Cerca de 50 chácaras localizadas às margens do lago da Usina Hidrelétrica Luís Eduardo Magalhães, em Palmas, terão de ser desocupadas por determinação da Justiça Federal. A decisão estabelece prazo de 15 dias para que os ocupantes deixem os imóveis e prevê o uso de força policial caso a ordem não seja cumprida voluntariamente.
A medida atende a um pedido de reintegração de posse apresentado pela Investco, concessionária responsável pela implantação e operação da usina. A decisão foi assinada pela juíza federal Caroline Baccedo e põe mais um capítulo em uma disputa judicial iniciada em 2014 envolvendo propriedades situadas na região dos quilômetros 36 e 37.
Além de deixar a área, os moradores deverão demolir as edificações e retirar todas as benfeitorias existentes, conforme determinado pela Justiça.
Os proprietários já haviam sido notificados em março sobre a necessidade de desocupação. A decisão foi mantida pelo Tribunal Regional Federal da 1ª Região (TRF-1), em Brasília. No cronograma definido pela magistrada, o fornecimento de energia elétrica deverá ser interrompido em 13 de agosto. Cinco dias depois, em 18 de agosto, está prevista a retirada compulsória dos moradores, com apoio das polícias Militar e Federal.
A decisão provocou apreensão entre as famílias que vivem ou mantêm chácaras na região.
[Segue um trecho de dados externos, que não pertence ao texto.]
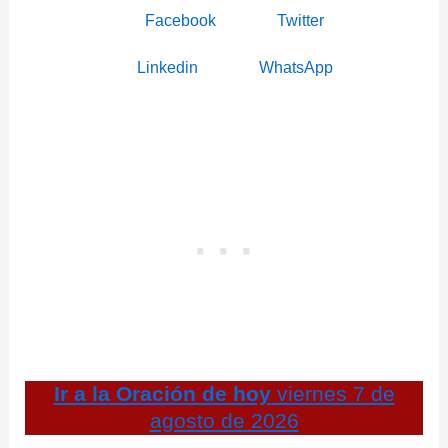
Facebook
Twitter
Linkedin
WhatsApp
Ir a la
Oración de hoy
viernes 7 de
agosto de 2026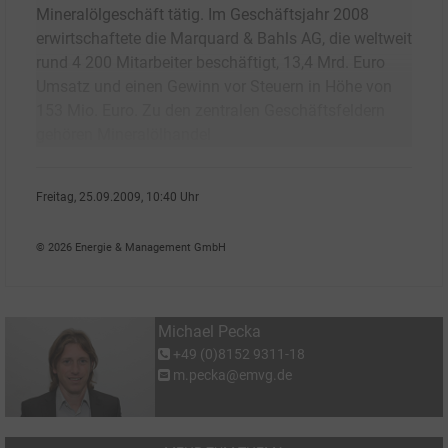
Mineralölgeschäft tätig. Im Geschäftsjahr 2008
erwirtschaftete die Marquard & Bahls AG, die weltweit
rund 4 200 Mitarbeiter beschäftigt, 13,4 Mrd. Euro
Umsatz und einen Gewinn vor Steuern in Höhe von
153 Mio. Euro. Zu den zentralen Geschäftsfeldern
gehören Mineralölhandel
Freitag, 25.09.2009, 10:40 Uhr
Michael Pecka
© 2026 Energie & Management GmbH
Michael Pecka
+49 (0)8152 9311-18
m.pecka@emvg.de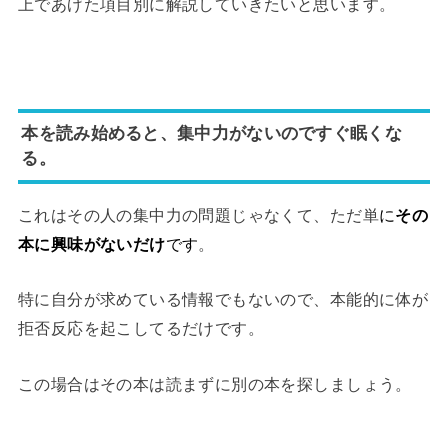
上であげた項目別に解説していきたいと思います。
本を読み始めると、集中力がないのですぐ眠くな
る。
これはその人の集中力の問題じゃなくて、ただ単
に
その
本に興味がないだけ
です
。
特に自分が求めている情報でもないので、本能的に体が
拒否反応を起こしてるだけです。
この場合はその本は読まずに別の本を探しましょう。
Uma das moradoras, que adquiriu o imóvel durante a pandemia de Covid-19, relatou que passou a enfrentar dificuldades para dormir desde que recebeu a notícia da desocupação. Segundo ela, o espaço se tornou o principal ponto de encontro da família nos fins de semana e também é um ambiente onde uma sobrinha com transtorno do espectro autista encontra tranquilidade.
Outro proprietário afirmou que comprou a chácara no início deste ano e interrompeu as obras de uma pousada que pretendia construir para aproveitar a aposentadoria. Ele disse que pretende buscar todos os meios legais para tentar reverter a decisão.
Já uma terceira moradora sustenta que o terreno foi adquirido de forma regular e nega que a área tenha sido ocupada de maneira irregular. Ela afirma que a intenção da família sempre foi permanecer no local.
Em nota, a Investco informou que, como concessionária responsável pela gestão das áreas vinculadas à Usina de Lajeado, tem a obrigação legal e contratual de proteger o patrimônio sob sua responsabilidade. A empresa afirmou ainda que cumprirá a decisão da Justiça Federal e prestará apoio às autoridades durante o processo de desocupação, seguindo as determinações judiciais e os procedimentos previstos pelos órgãos competentes.